Saisissant le prétexte d’une prétendue visite officielle du
Premier Ministre chinois, l’auteur, qui emprunte l’identité d’un entrepreneur
de la grande technopole du Sud de Bangalore, décide de conter à l’hôte officiel
ce qui est la véritable identité de l’Inde. En six nuits consécutives passées
seul dans son grand bureau orné, comme il en rêva toujours, d’un lustre à
pampilles, notre entrepreneur va utiliser sa propre histoire pour décrire par
le menu les nombreux travers d’une société qui hésite entre traditions et
modernité.
Avec beaucoup d’humour et d’autodérision pour sa propre
nation, A. Adiga va se lancer dans une description acerbe et sans concessions
de la corruption généralisée qui règne en maître absolu, du chaos total et
systématique qui ne manque pas de saisir le visiteur oriental à peine le pied
posé dans le moindre aéroport indien, du délabrement complet des
infrastructures routières sans parler de la quasi inexistence du traitement des
eaux.
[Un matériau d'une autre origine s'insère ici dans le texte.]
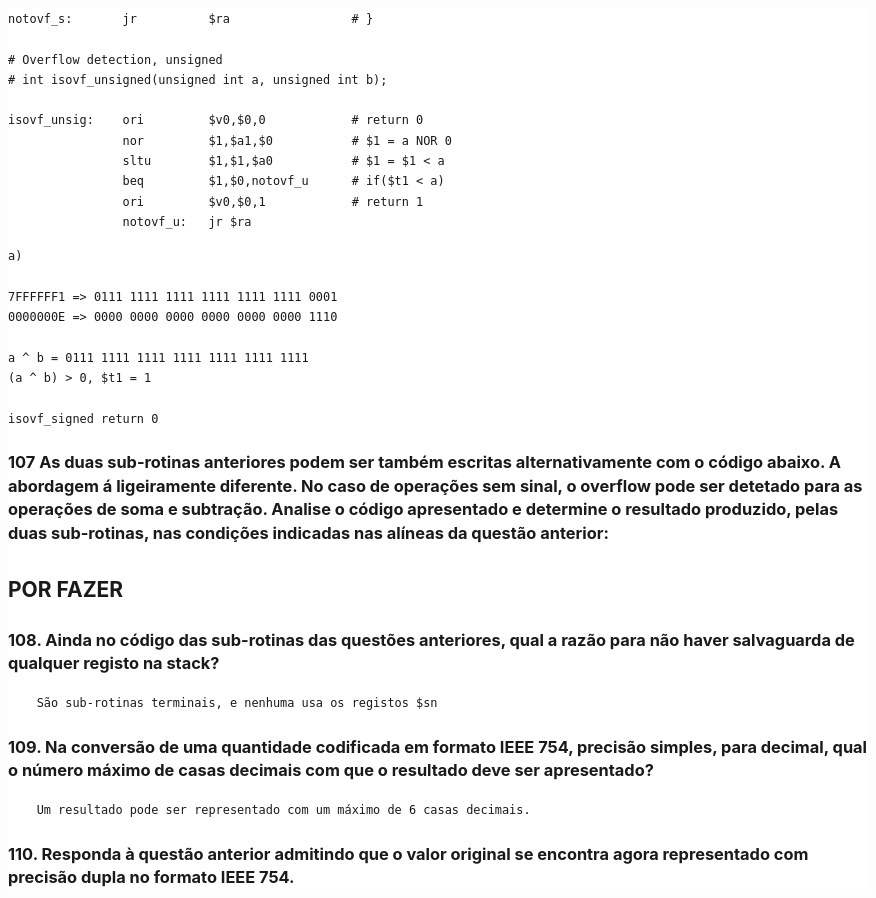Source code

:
 ```
notovf_s:       jr          $ra                 # }

# Overflow detection, unsigned
# int isovf_unsigned(unsigned int a, unsigned int b);

isovf_unsig:    ori         $v0,$0,0            # return 0
                nor         $1,$a1,$0           # $1 = a NOR 0
                sltu        $1,$1,$a0           # $1 = $1 < a
                beq         $1,$0,notovf_u      # if($t1 < a)
                ori         $v0,$0,1            # return 1        
                notovf_u:   jr $ra
```


    a)

    7FFFFFF1 => 0111 1111 1111 1111 1111 1111 0001
    0000000E => 0000 0000 0000 0000 0000 0000 1110

    a ^ b = 0111 1111 1111 1111 1111 1111 1111
    (a ^ b) > 0, $t1 = 1

    isovf_signed return 0
    
    


### 107 As duas sub-rotinas anteriores podem ser também escritas alternativamente com o código abaixo. A abordagem á ligeiramente diferente. No caso de operações sem sinal, o overflow pode ser detetado para as operações de soma e subtração. Analise o código apresentado e determine o resultado produzido, pelas duas sub-rotinas, nas condições indicadas nas alíneas da questão anterior:


## POR FAZER


### 108. Ainda no código das sub-rotinas das questões anteriores, qual a razão para não haver salvaguarda de qualquer registo na stack?

        São sub-rotinas terminais, e nenhuma usa os registos $sn

### 109. Na conversão de uma quantidade codificada em formato IEEE 754, precisão simples, para decimal, qual o número máximo de casas decimais com que o resultado deve ser apresentado?
        
        
        Um resultado pode ser representado com um máximo de 6 casas decimais.
        

### 110. Responda à questão anterior admitindo que o valor original se encontra agora representado com precisão dupla no formato IEEE 754.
Malgré cela, les gratte-ciels poussent comme des petits pains mais
l’infrastructure ne suit pas, loin s’en faut.
Pour survivre aux maladies, à l’indigence, aux mafieux
locaux qui exploitent les plus pauvres d’entre les pauvres, il faut à la fois
du courage, une volonté farouche et un sens de la débrouillardise hors du
commun. Toutes choses dont ne manque pas cet entrepreneur qui, comme nous
l’apprendrons très vite dans ce roman, n’a pas hésité à tuer son Maître pour
gagner la liberté, à commencer par celle d’entreprendre en vue de s’enrichir,
coûte que coûte, y compris au prix de la vie des siens, et au plus vite.
L’humour un rien décalé (influence british oblige !)
permet presque d’accepter sans juger cette forme d’auto-confession en forme de
témoignage et de s’accommoder des situations les plus scabreuses ou
révoltantes. On en viendrait quasiment à éprouver un peu de sympathie pour
l’entrepreneur, ce « Tigre Blanc », c’est-à-dire cet animal rare dont
un seul exemplaire existe par génération, lui, l’exception qui a su émerger du
bourbier de plus d’un milliard d’individus parmi les plus pauvres de cette
planète.
D’ailleurs l’auteur semble presque résigné sur la situation
de son pays. Pour y avoir séjourné à des fins professionnelles et travailler
avec des équipes locales, je vous confirme que ce pays est un cauchemar absolu
pour ce qui est de l’efficacité, de la productivité, voire de l’honnêteté… Sans
parler de la salubrité, terme banni des dictionnaires locaux. On retrouve tout
cela brillamment exposé dans ce roman à découvrir et à méditer, que l’on
envisage, ou non, un périple sur le sous-continent.